Exercise details:
Where a picture appears, leave it out, and print the rest of the records as they are.

Available records:
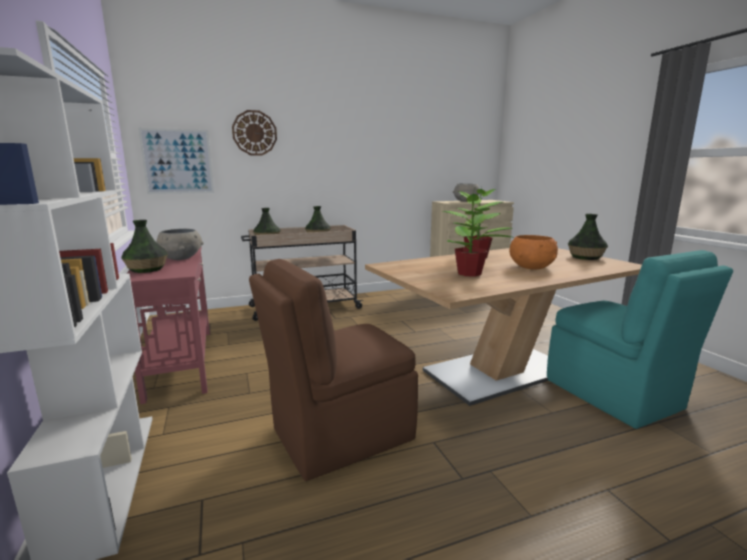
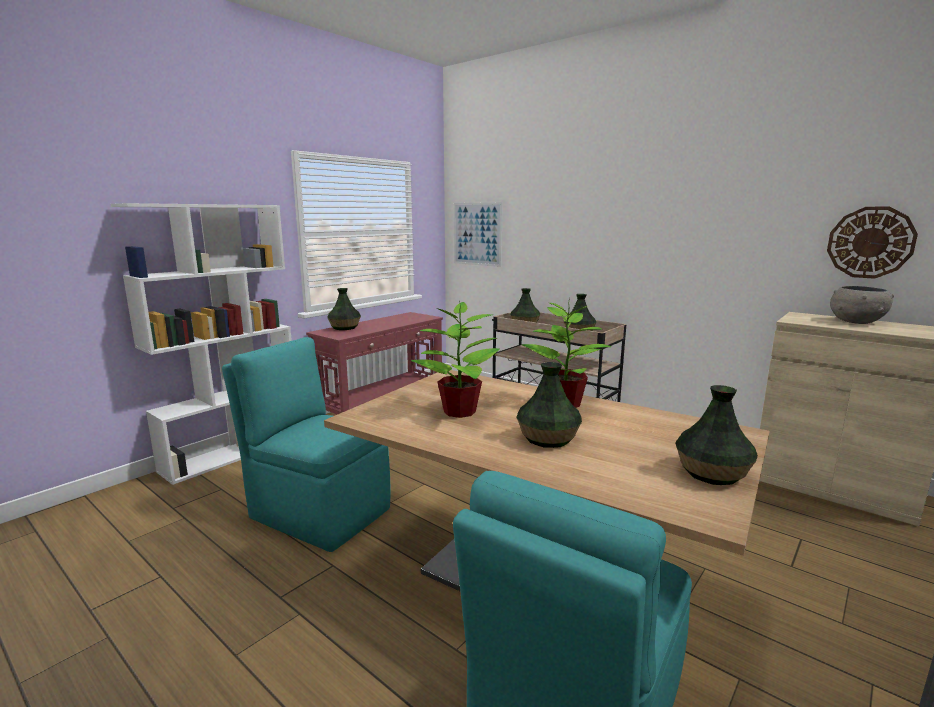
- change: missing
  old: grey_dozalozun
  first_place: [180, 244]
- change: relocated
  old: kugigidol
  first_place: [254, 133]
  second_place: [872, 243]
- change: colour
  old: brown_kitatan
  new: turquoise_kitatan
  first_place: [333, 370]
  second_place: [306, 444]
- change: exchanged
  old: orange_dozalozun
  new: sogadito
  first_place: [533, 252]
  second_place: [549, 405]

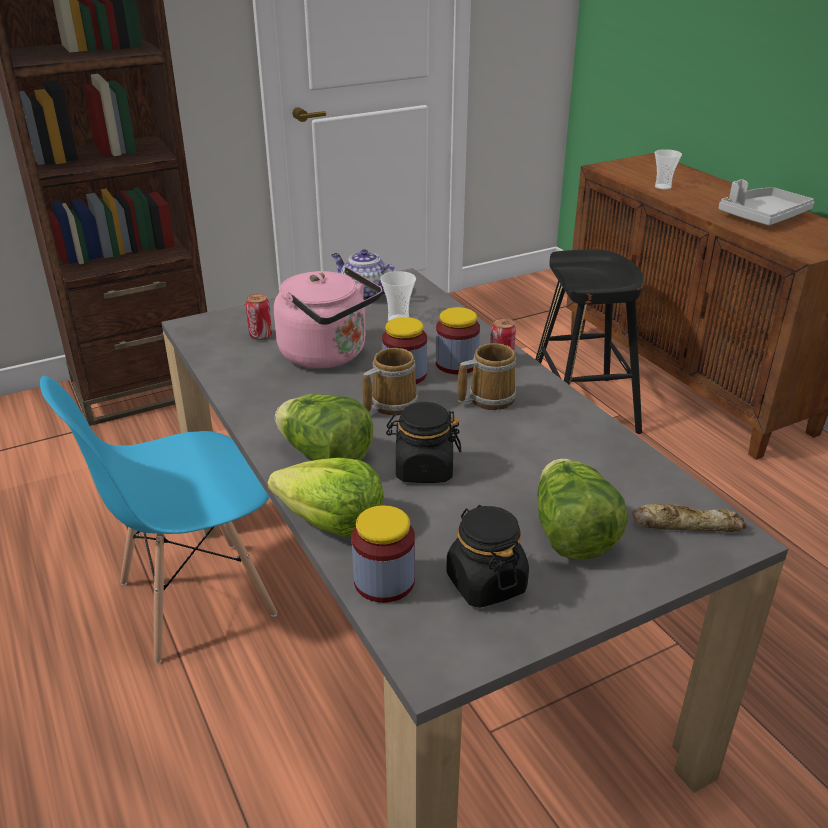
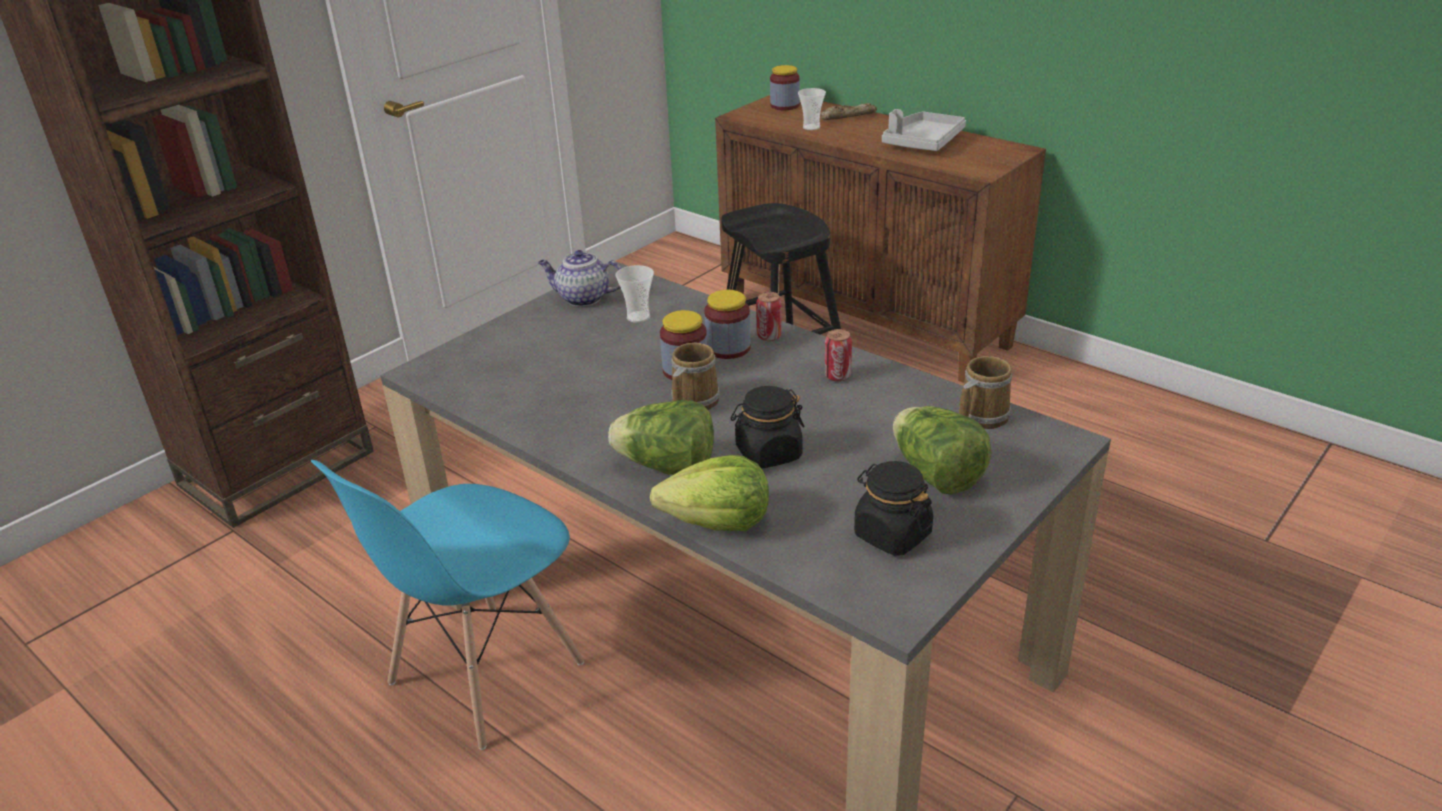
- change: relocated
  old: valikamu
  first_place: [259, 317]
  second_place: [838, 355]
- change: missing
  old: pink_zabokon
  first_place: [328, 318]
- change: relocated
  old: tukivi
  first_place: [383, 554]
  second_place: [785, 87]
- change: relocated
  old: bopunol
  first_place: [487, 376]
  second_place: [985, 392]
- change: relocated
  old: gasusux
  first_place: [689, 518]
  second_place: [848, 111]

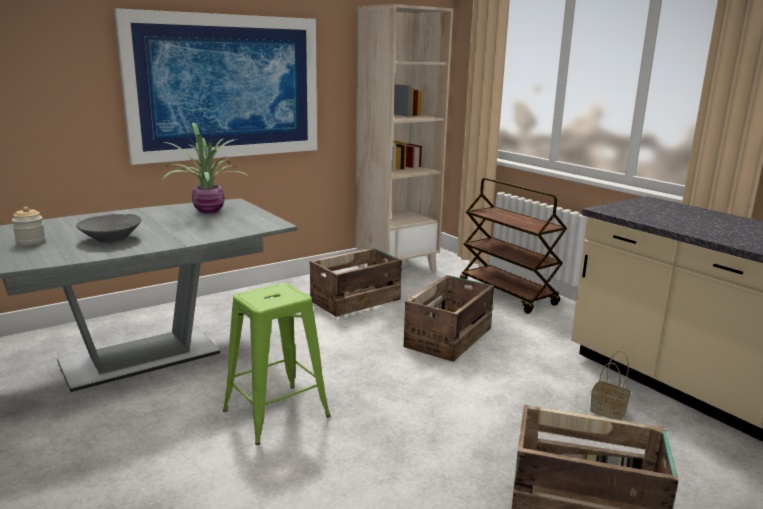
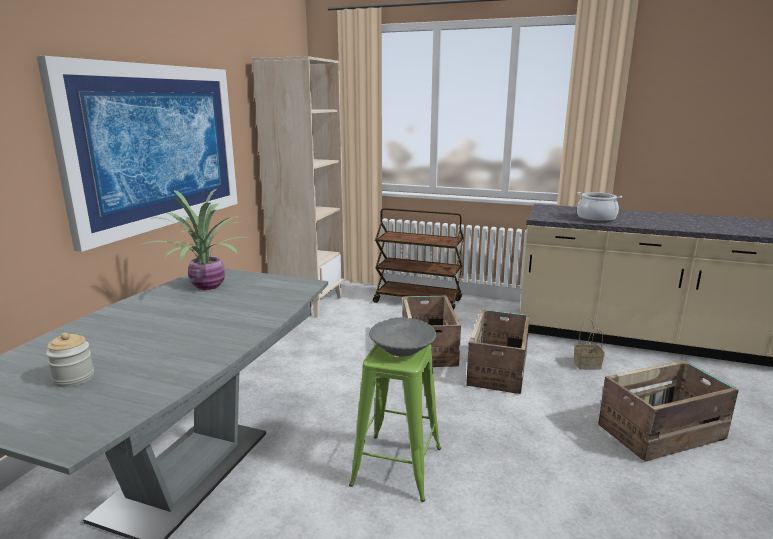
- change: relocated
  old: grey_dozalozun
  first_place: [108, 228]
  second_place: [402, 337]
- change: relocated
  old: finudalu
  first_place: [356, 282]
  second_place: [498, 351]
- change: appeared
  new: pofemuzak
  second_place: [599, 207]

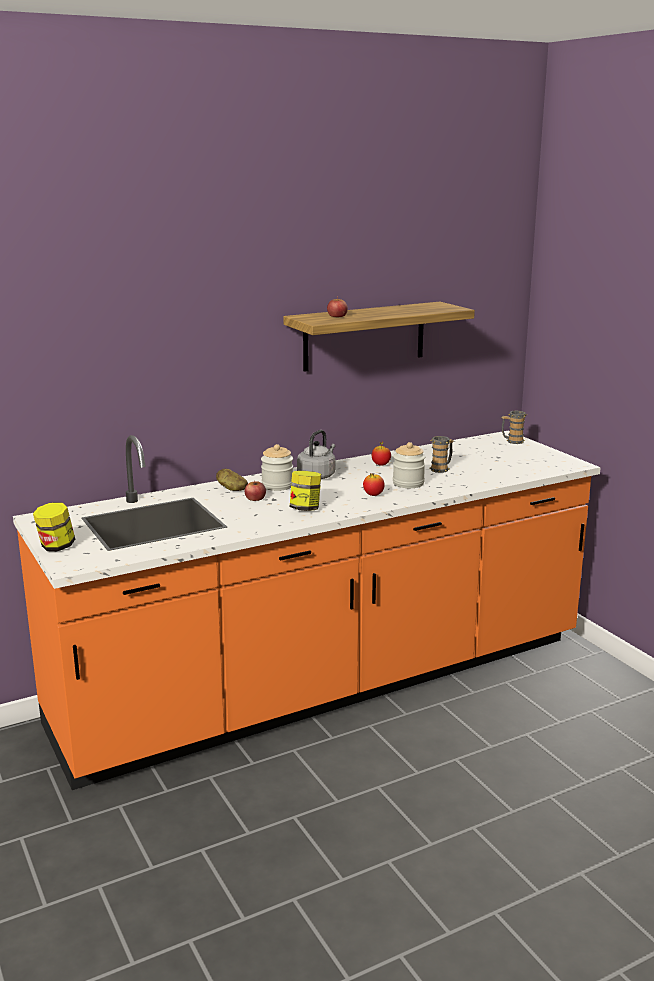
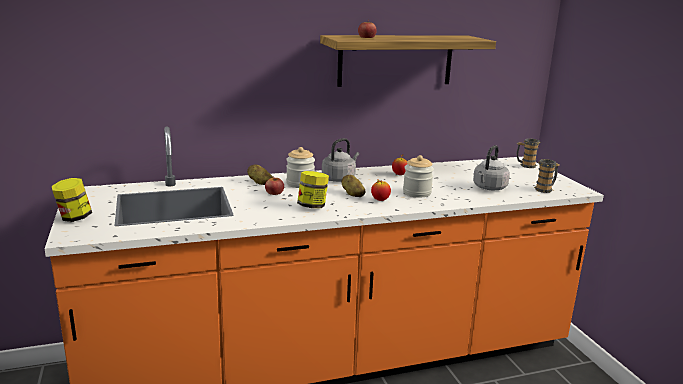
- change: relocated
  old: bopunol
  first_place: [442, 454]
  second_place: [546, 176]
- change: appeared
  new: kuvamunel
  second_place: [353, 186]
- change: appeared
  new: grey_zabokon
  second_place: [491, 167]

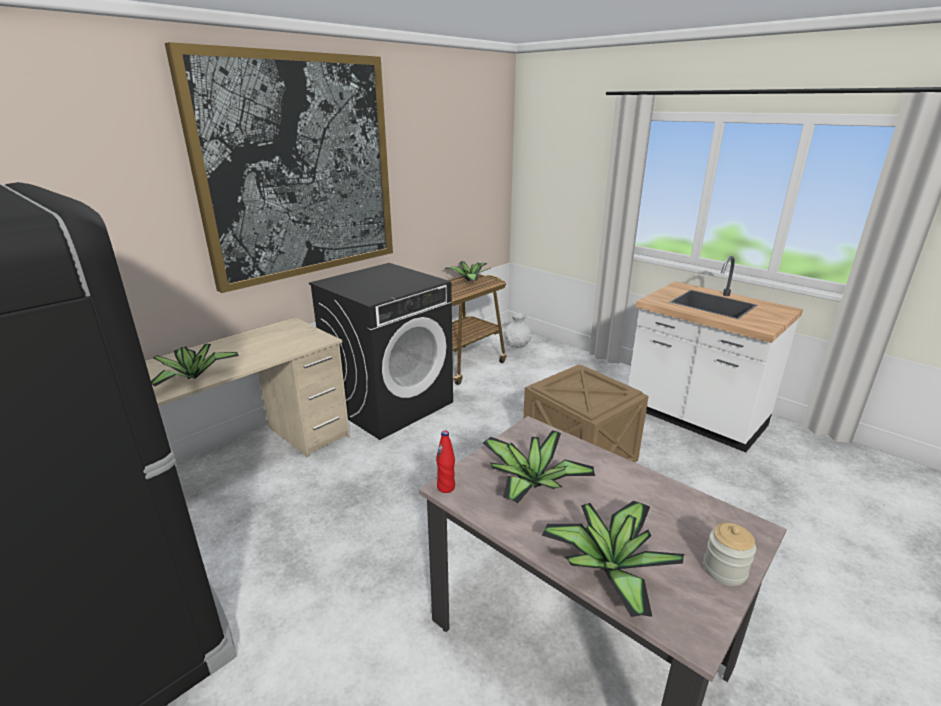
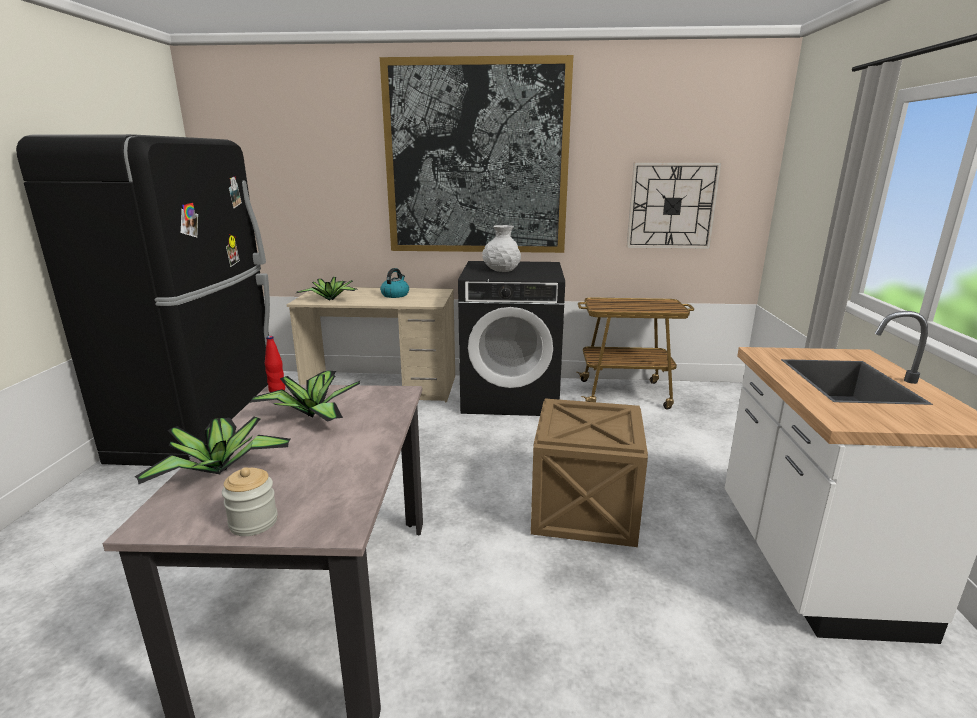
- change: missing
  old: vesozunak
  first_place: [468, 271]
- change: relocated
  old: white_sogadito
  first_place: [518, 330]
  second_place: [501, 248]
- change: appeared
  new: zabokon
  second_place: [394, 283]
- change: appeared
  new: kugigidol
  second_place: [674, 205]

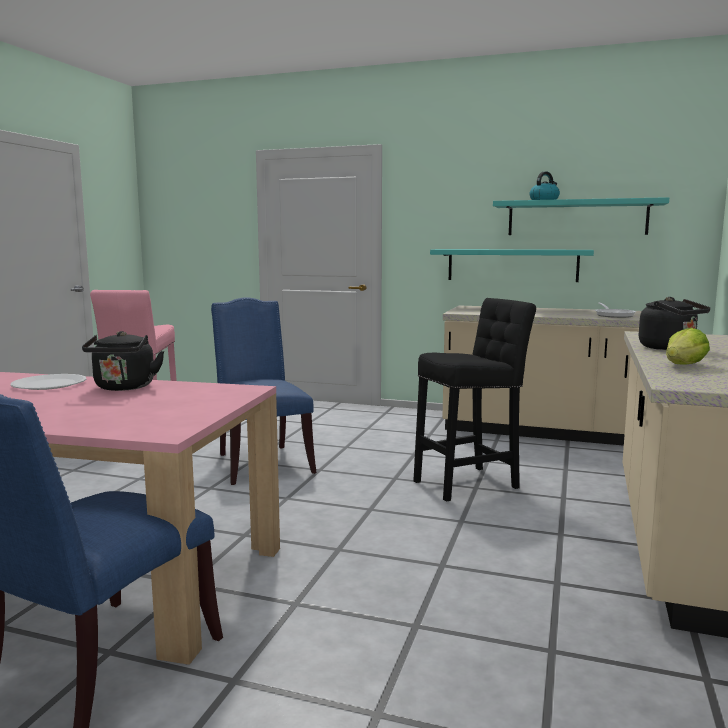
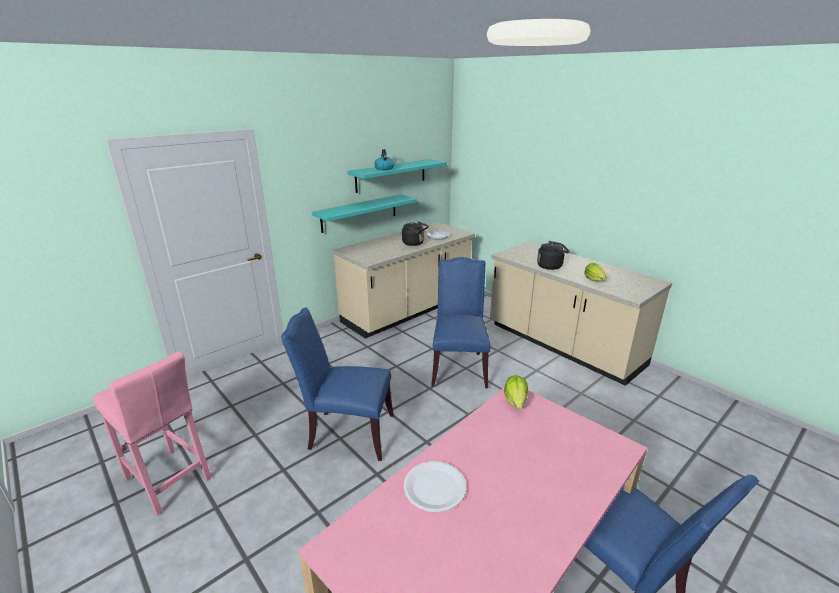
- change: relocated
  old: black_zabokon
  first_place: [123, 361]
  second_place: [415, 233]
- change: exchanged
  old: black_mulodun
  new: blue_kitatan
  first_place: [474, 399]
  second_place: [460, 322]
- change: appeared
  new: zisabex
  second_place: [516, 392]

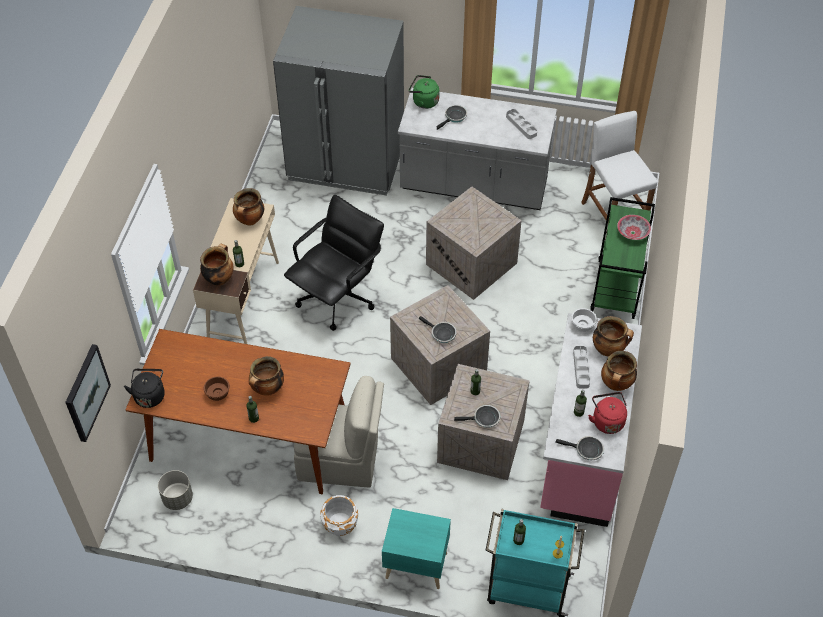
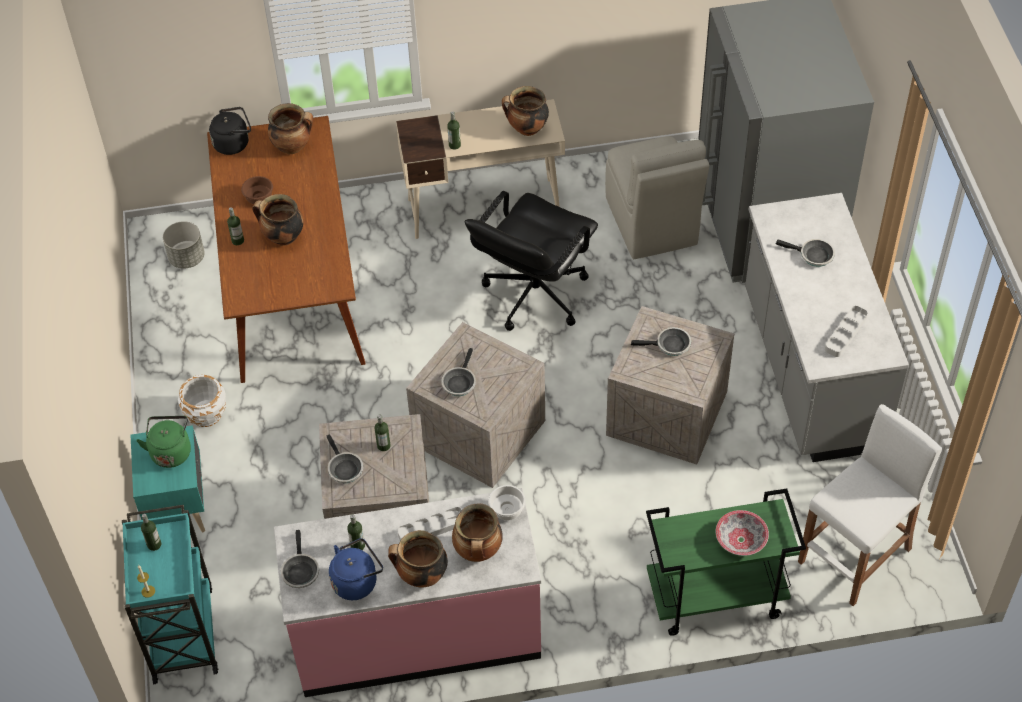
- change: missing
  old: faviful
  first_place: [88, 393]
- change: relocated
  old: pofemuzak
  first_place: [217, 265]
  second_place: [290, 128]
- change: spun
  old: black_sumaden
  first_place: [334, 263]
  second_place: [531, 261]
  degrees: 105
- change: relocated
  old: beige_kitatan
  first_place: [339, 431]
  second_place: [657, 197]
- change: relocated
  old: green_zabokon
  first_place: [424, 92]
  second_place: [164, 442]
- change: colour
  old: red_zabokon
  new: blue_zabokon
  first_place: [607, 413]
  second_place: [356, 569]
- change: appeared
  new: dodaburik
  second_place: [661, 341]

Solution to this task:
- change: missing
  old: grey_dozalozun
  first_place: [180, 244]
- change: relocated
  old: kugigidol
  first_place: [254, 133]
  second_place: [872, 243]
- change: colour
  old: brown_kitatan
  new: turquoise_kitatan
  first_place: [333, 370]
  second_place: [306, 444]
- change: exchanged
  old: orange_dozalozun
  new: sogadito
  first_place: [533, 252]
  second_place: [549, 405]

- change: relocated
  old: valikamu
  first_place: [259, 317]
  second_place: [838, 355]
- change: missing
  old: pink_zabokon
  first_place: [328, 318]
- change: relocated
  old: tukivi
  first_place: [383, 554]
  second_place: [785, 87]
- change: relocated
  old: bopunol
  first_place: [487, 376]
  second_place: [985, 392]
- change: relocated
  old: gasusux
  first_place: [689, 518]
  second_place: [848, 111]

- change: relocated
  old: grey_dozalozun
  first_place: [108, 228]
  second_place: [402, 337]
- change: relocated
  old: finudalu
  first_place: [356, 282]
  second_place: [498, 351]
- change: appeared
  new: pofemuzak
  second_place: [599, 207]

- change: relocated
  old: bopunol
  first_place: [442, 454]
  second_place: [546, 176]
- change: appeared
  new: kuvamunel
  second_place: [353, 186]
- change: appeared
  new: grey_zabokon
  second_place: [491, 167]

- change: missing
  old: vesozunak
  first_place: [468, 271]
- change: relocated
  old: white_sogadito
  first_place: [518, 330]
  second_place: [501, 248]
- change: appeared
  new: zabokon
  second_place: [394, 283]
- change: appeared
  new: kugigidol
  second_place: [674, 205]

- change: relocated
  old: black_zabokon
  first_place: [123, 361]
  second_place: [415, 233]
- change: exchanged
  old: black_mulodun
  new: blue_kitatan
  first_place: [474, 399]
  second_place: [460, 322]
- change: appeared
  new: zisabex
  second_place: [516, 392]

- change: missing
  old: faviful
  first_place: [88, 393]
- change: relocated
  old: pofemuzak
  first_place: [217, 265]
  second_place: [290, 128]
- change: spun
  old: black_sumaden
  first_place: [334, 263]
  second_place: [531, 261]
  degrees: 105
- change: relocated
  old: beige_kitatan
  first_place: [339, 431]
  second_place: [657, 197]
- change: relocated
  old: green_zabokon
  first_place: [424, 92]
  second_place: [164, 442]
- change: colour
  old: red_zabokon
  new: blue_zabokon
  first_place: [607, 413]
  second_place: [356, 569]
- change: appeared
  new: dodaburik
  second_place: [661, 341]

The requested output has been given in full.